More than 150 record-low temperatures were recorded from Texas to Maine, proving particularly punishing to areas that were enjoying relatively balmy temperatures in the days before.
The National Weather Service said the cold front brought a level of intensity that hasn't been seen for over 100 years, since 1911 when temperatures from the Plains to the East Coast plummeted to the teens and 20s shortly after those regions saw record-high temperatures near 80 degrees.
Birmingham, Alabama, and Greenville, Mississippi, on Wednesday both broke record daily lows set during that freak cold spell by about 5 degrees.
Louisiana, Mississippi, Virginia, Illinois, Indiana and Michigan have set records during the current cold front for the coldest temperature recorded in November, according to forecasters.
Meanwhile, the mercury in Pensacola, Florida, dropped to 30 degrees, which is the coldest temperature recorded there in 663 days.
The unseasonable cold, which first descended Monday and Tuesday, was made worse in parts of the Midwest and the Northeast by dangerous snow and ice conditions usually more common in the winter months.
In Clark County, Ohio, on Tuesday, a semi-truck hit a parked ambulance that was responding to another crash, killing the driver and injuring a co-driver, who was in the sleeper bunk of the truck, according to highway patrol officials. The killed driver was ejected from the semi and got trapped underneath it.
Also Tuesday, in Richfield, Ohio, a 16-vehicle crash caused by low visibility from heavy snow, left a 21-year-old woman dead, according to the highway patrol.
Another man was killed Tuesday in an incident related to the winter weather in Van Buren County in Michigan. He was trapped beneath a piece of heavy equipment he was using to clear snow from the property of his marijuana-growing business, according to the local sheriff's office and The Associated Press.
On Monday, an 80-year-old man in Cook County, Illinois, died from cold exposure as a result of hypertensive and arteriosclerotic cardiovascular disease, according to the coroner there.
And road conditions were blamed for at least four deaths Monday.
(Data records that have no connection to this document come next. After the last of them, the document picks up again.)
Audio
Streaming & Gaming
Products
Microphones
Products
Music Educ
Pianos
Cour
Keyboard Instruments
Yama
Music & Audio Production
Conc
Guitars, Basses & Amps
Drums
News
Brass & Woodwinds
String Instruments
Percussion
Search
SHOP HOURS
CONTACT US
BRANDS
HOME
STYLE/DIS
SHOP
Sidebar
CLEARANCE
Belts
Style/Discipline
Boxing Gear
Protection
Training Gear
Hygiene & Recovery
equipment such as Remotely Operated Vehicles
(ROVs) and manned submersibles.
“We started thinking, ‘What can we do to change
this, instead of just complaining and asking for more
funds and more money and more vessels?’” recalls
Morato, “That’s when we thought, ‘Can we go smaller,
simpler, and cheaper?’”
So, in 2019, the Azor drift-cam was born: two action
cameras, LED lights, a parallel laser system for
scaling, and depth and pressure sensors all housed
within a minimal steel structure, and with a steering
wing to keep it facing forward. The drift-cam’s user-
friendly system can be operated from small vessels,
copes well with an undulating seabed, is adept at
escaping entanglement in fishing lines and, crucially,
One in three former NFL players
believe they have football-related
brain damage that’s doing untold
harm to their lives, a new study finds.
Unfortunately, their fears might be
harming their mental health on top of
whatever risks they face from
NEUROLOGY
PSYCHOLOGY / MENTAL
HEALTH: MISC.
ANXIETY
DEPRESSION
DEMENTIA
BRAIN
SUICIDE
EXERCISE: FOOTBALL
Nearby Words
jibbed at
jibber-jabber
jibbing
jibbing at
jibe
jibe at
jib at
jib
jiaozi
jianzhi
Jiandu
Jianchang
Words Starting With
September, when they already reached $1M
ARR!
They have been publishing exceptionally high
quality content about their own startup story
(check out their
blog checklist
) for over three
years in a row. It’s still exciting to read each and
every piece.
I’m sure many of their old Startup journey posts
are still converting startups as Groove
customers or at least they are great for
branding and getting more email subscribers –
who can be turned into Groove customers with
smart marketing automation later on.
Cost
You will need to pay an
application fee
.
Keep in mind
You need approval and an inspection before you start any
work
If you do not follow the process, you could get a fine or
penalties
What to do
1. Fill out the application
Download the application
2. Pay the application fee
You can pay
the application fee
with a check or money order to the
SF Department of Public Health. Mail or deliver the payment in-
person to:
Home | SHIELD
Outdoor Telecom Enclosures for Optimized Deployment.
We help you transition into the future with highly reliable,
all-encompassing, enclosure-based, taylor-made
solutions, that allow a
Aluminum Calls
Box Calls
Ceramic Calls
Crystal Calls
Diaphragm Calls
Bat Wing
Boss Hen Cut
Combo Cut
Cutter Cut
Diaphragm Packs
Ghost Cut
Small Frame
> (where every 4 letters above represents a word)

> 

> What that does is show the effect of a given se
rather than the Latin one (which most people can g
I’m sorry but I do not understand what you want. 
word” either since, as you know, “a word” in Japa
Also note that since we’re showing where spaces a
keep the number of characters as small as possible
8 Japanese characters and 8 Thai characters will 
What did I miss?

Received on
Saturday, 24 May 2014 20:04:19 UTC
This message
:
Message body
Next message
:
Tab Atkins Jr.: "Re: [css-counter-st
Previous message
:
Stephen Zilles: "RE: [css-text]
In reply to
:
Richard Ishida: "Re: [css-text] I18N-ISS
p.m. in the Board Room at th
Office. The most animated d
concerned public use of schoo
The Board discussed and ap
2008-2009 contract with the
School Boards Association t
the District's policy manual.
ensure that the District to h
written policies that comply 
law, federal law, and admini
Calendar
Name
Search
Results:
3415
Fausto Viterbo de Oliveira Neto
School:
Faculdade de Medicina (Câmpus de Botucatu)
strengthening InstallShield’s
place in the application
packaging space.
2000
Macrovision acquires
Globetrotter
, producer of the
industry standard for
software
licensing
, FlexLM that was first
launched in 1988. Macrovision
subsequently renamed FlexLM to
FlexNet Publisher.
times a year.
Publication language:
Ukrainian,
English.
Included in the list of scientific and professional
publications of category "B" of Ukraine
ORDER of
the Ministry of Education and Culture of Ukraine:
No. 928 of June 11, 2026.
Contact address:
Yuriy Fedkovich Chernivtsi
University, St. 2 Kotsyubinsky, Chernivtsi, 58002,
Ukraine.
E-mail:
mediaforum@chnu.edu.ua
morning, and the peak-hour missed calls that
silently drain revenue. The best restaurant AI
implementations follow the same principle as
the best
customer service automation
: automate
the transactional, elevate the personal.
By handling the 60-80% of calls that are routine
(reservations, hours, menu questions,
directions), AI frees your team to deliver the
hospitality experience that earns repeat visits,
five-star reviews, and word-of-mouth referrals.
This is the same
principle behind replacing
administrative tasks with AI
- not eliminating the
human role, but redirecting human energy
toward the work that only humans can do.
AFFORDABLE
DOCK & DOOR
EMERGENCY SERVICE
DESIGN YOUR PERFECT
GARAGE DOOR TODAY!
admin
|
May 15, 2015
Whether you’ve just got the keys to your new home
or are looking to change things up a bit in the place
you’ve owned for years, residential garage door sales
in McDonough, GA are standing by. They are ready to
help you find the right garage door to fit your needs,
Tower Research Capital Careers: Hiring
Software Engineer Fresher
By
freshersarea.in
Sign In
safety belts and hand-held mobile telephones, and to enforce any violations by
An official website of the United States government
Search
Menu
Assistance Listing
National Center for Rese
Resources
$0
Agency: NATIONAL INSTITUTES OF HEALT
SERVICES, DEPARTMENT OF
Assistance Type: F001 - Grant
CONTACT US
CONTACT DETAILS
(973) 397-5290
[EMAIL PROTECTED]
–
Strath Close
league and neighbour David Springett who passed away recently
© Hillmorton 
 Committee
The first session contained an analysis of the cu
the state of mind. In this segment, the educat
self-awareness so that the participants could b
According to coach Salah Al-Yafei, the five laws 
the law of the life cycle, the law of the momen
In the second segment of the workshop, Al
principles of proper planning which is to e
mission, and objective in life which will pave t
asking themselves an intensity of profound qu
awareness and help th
A 57-year-old man and two women, ages 64 and 81, died in a two-car crash outside Lansing, Michigan, and an 8-year-old girl was killed and three other people were injured in a head-on collision south of Kansas City, Kansas, authorities said.
The mid-Atlantic and New England will have to endure another morning of frigid temperatures Thursday, but seasonal weather should return across the country after that, forecasters said.